[TASK BRIEF]
Give the listing again, word for word, and let no picture into it.

[SOURCE DATA]
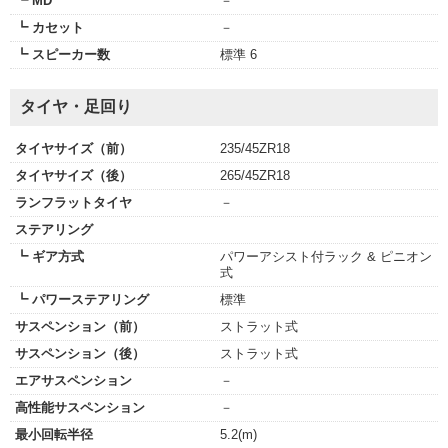
┗ MD
－
┗ カセット
－
┗ スピーカー数
標準 6
タイヤ・足回り
タイヤサイズ（前）
235/45ZR18
タイヤサイズ（後）
265/45ZR18
ランフラットタイヤ
－
ステアリング
┗ ギア方式
パワーアシスト付ラック & ピニオン
式
┗ パワーステアリング
標準
サスペンション（前）
ストラット式
サスペンション（後）
ストラット式
エアサスペンション
－
高性能サスペンション
－
最小回転半径
5.2(m)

[RESULT OF THE EXERCISE]
┗ MD
－
┗ カセット
－
┗ スピーカー数
標準 6
タイヤ・足回り
タイヤサイズ（前）
235/45ZR18
タイヤサイズ（後）
265/45ZR18
ランフラットタイヤ
－
ステアリング
┗ ギア方式
パワーアシスト付ラック & ピニオン
式
┗ パワーステアリング
標準
サスペンション（前）
ストラット式
サスペンション（後）
ストラット式
エアサスペンション
－
高性能サスペンション
－
最小回転半径
5.2(m)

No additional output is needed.